EMR internal error

3,759 views
Skip to first unread message

Gareth Rogers

unread,
Jan 7, 2014, 5:37:19 AM1/7/14
to snowpl...@googlegroups.com
I'm trying to run the Snowplow EMR enricher and I am persistently getting the response "Terminated with errors. Failed to start the job flow due to an internal error". The jobs create no logs in S3 nor in the EMR console (that I can find) and I've got very little to go on. I think there is a problem provisioning the EC2 instances.

I ran a successful processing 16th December then tried to run another processing on the 18th (before I broke for a long Christmas break :)) but got this internal error failure. Enthusiastically back from my hols I've run 6 jobs that all terminated with these unhelpful error messages. So far I've tried changing the :emr: :placement: to the different eu-west-1 availability zones (a, b and c), changing the processing bucket to run on a single log file (as the staging of the logs was successful before Christmas I'm now running with the --skip staging option) and changing the output directories (ok, bad rows and error rows) to new directories. None of this has helped.

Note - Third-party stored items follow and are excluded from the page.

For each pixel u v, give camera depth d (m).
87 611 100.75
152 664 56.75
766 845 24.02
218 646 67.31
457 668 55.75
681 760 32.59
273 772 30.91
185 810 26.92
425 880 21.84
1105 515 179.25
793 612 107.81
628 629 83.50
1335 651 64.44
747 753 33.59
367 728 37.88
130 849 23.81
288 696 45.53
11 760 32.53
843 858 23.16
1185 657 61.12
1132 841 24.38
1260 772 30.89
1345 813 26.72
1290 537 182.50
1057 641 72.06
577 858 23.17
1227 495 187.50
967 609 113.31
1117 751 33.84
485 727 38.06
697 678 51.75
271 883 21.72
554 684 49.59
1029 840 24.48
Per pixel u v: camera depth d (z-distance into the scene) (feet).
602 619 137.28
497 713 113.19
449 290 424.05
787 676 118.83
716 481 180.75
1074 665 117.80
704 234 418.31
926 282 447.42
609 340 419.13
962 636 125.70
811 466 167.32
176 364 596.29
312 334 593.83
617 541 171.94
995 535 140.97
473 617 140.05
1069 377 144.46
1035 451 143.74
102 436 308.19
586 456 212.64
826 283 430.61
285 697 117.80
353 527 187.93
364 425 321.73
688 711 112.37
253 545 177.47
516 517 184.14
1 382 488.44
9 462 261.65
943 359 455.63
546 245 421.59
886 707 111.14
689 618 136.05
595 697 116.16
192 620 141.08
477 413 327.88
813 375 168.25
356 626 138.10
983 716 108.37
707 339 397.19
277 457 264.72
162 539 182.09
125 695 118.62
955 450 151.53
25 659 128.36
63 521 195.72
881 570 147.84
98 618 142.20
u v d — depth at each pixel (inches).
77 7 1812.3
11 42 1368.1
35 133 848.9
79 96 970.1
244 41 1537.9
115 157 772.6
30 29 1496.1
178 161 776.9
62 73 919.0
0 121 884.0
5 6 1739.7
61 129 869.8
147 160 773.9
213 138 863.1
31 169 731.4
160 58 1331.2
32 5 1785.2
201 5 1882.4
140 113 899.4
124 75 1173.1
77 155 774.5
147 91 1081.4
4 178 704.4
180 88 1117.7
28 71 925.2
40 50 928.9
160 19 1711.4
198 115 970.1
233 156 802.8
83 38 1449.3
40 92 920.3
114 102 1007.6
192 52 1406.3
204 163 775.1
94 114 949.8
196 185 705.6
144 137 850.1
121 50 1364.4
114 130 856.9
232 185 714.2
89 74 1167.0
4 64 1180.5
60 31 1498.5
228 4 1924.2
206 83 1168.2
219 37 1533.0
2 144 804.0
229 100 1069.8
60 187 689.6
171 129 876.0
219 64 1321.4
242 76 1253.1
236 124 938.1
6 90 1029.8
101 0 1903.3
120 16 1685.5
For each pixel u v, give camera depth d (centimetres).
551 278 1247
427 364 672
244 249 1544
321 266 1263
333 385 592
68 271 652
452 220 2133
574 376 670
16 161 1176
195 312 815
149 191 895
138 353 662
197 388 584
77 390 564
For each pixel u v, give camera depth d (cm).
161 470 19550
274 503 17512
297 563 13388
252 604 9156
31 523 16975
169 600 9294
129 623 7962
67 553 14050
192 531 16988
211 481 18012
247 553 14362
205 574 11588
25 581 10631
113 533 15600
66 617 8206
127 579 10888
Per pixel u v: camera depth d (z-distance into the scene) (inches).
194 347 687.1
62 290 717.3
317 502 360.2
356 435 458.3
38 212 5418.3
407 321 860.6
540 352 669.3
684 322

Does anyone have any suggestions on what I can do to get more information about what has gone wrong?

Alex Dean

unread,
Jan 7, 2014, 8:22:23 AM1/7/14
to snowpl...@googlegroups.com
Hi Gareth,

Sorry to hear you are still having issues. If you believe the EC2 instances aren't being provisioned - could it be that your EC2 key was created in the wrong region?

:ec2_key_name: ADD HERE
This EC2 key must be created in the same region as the placement you are running EMR in.

Is that it - let me know!

Alex


--
You received this message because you are subscribed to the Google Groups "Snowplow" group.
To unsubscribe from this group and stop receiving emails from it, send an email to snowplow-use...@googlegroups.com.
For more options, visit https://groups.google.com/groups/opt_out.

Gareth Rogers

unread,
Jan 7, 2014, 8:42:07 AM1/7/14
to snowpl...@googlegroups.com
The EC2 key exists in eu-west-1 where the jobs are running and I've successfully run EMR jobs using this key.

Alex Dean

unread,
Jan 7, 2014, 8:42:55 AM1/7/14
to snowpl...@googlegroups.com
Hmm. Have you ever successfully run the Snowplow ETL process, or not? i.e. is it an intermittent error or a continuous one.

A

Gareth Rogers

unread,
Jan 7, 2014, 9:22:30 AM1/7/14
to snowpl...@googlegroups.com
Yes I have successfully run jobs in the past. However the last 7 I've tried to run (one in December, the rest yesterday) have all fail. It's become a continuous problem but I don't know what I've done to break it. As far as I'm aware I hadn't changed anything when it first failed!

Alex Dean

unread,
Jan 7, 2014, 9:31:34 AM1/7/14
to snowpl...@googlegroups.com
Hi Gareth,

It's a puzzle! We have jobs running fine in EC2 eu-west-1 right now. Have you gone through this guide:

https://github.com/snowplow/snowplow/wiki/Troubleshooting-jobs-on-Elastic-MapReduce

How confident are you it's a provisioning issue?

A

Gareth Rogers

unread,
Jan 7, 2014, 9:40:07 AM1/7/14
to snowpl...@googlegroups.com
I've attached the description of the job retrieved using the EMR CLI (./elastic-mapreduce --describe --jobflow). It has the line:

  "LastStateChangeReason": "Error provisioning instances",

which is the only hint I've got it's a provisioning problem.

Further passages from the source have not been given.